Ne parvenant pas à les convaincre d’abandonner leurs croyances par le seul usage de la prédication, la papauté décide en 1209 de déclencher contre les cathares du Midi, la première croisade organisée en terre chrétienne contre les hérétiques et ceux qui les soutiennent.
Ce sera la Croisade contre les Albigeois.Le roi de France en 1209 ne veut pas se lancer dans l’aventure mais 300 000 barons et chevaliers du Nord, accompagnés de valets et d’hommes de main sont réunis à Lyon attiré par les richesses du Midi. Suite au siège de Carcassonne, Simon de Montfort est nommé chef de la croisade. Puis à partir de 1226, Louis VIII qui a succédé à Philippe-Auguste sur le trône de France s’engage dans la croisade.

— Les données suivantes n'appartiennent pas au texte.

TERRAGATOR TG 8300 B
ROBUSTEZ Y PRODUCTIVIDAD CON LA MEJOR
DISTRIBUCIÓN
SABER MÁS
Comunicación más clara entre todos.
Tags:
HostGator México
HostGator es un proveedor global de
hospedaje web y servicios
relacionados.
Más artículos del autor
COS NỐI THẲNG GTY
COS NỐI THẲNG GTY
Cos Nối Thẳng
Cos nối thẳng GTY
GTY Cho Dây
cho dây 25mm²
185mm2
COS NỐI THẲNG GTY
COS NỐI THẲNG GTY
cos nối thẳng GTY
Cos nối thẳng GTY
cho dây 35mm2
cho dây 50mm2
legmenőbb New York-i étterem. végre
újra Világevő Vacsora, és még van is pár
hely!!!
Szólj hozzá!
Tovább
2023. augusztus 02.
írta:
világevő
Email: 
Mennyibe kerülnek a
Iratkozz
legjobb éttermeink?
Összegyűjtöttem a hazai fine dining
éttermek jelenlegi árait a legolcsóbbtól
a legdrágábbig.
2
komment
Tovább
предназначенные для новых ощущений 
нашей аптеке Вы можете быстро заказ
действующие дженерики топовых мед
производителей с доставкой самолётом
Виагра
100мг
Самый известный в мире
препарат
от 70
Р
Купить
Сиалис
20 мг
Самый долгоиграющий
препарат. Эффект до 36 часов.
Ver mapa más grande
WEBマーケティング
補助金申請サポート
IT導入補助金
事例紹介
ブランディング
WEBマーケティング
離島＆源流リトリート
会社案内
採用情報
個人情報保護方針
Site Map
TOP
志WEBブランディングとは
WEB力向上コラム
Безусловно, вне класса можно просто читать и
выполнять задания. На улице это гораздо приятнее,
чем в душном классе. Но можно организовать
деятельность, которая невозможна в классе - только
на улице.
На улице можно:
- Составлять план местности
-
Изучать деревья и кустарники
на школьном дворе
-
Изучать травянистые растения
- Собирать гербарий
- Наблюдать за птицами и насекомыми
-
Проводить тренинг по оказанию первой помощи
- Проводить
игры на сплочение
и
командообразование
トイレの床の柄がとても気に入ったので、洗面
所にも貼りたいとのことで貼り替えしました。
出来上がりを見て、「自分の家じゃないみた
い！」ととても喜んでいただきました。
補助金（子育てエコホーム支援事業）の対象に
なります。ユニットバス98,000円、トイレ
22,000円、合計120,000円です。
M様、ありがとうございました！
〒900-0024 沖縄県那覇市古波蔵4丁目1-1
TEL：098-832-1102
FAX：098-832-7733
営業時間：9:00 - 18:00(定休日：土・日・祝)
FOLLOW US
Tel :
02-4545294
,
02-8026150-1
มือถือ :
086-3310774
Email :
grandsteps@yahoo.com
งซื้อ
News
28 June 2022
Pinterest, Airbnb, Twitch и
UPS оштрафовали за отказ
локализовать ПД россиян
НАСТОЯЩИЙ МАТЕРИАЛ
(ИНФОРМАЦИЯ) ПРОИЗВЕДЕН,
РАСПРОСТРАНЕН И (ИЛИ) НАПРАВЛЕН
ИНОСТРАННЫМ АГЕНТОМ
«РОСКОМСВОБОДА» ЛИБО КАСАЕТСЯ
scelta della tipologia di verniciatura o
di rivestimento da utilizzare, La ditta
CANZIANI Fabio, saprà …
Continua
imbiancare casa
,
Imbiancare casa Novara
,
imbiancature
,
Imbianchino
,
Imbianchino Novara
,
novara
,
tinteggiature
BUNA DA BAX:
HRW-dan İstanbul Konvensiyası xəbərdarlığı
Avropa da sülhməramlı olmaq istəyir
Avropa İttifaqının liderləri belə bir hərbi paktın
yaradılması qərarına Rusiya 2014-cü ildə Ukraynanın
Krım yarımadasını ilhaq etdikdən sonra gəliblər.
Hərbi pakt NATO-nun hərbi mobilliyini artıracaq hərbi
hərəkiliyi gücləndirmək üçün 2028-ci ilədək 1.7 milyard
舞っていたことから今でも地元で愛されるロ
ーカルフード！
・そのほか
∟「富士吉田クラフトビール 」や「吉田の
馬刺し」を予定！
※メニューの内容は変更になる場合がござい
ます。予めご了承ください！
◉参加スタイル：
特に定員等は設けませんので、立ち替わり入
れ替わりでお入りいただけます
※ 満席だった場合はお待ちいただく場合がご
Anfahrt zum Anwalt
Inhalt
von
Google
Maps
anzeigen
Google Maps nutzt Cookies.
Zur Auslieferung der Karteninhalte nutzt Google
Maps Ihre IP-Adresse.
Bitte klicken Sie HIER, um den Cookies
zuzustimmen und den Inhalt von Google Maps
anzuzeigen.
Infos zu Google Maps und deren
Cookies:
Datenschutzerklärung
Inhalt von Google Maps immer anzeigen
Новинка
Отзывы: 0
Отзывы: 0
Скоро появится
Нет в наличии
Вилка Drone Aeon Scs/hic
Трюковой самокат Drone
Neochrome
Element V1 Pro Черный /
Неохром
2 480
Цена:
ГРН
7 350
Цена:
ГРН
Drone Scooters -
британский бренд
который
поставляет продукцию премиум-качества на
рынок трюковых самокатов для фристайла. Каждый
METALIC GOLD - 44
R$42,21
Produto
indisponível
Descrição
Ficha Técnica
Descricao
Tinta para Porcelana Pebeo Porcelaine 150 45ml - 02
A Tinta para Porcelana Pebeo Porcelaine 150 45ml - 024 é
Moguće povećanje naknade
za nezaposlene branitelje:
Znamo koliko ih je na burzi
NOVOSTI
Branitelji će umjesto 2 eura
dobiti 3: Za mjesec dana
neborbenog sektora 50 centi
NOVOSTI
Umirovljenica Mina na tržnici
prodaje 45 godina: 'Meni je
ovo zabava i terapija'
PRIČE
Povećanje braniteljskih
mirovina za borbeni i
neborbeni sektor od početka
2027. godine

Ce conflit dura vingt ans et provoqua la transformation de l’échiquier politique du midi de la France (avec le rattachement des sénéchaussées de Carcassonne et Beaucaire au domaine du Roi de France et la soumission au roi du comte Raymond VII de Toulouse).
En 1233, l’Eglise adopte une autre stratégie et met en place une nouvelle institution judiciaire confiée aux Dominicains :
l’Inquisition. Les enquêtes menées tout au long du XIIIème siècle et au début du XIVème siècle par les inquisiteurs vont sérieusement réduire le nombre de cathares dans le Midi.
Véritable épilogue de la Croisade contre les Albigeois, la campagne militaire contre
Montségur, siège de l’évêché cathare du toulousain marque un tournant dans la répression contre le catharisme. La reddition de la forteresse le 15 Mars 1244 se solde par la disparition du principal refuge de la hiérarchie cathare.
L’arrestation des parfaits Pierre et Jacques Authié en 1308 marque la fin de l’hérésie en Languedoc. Le bûcher du dernier parfait connu Guihlem Bélibaste en 1321 à Villerouge Termenès, château de l’archevêque de Narbonne, met un terme quasi définitif à l’histoire du catharisme dans le Midi.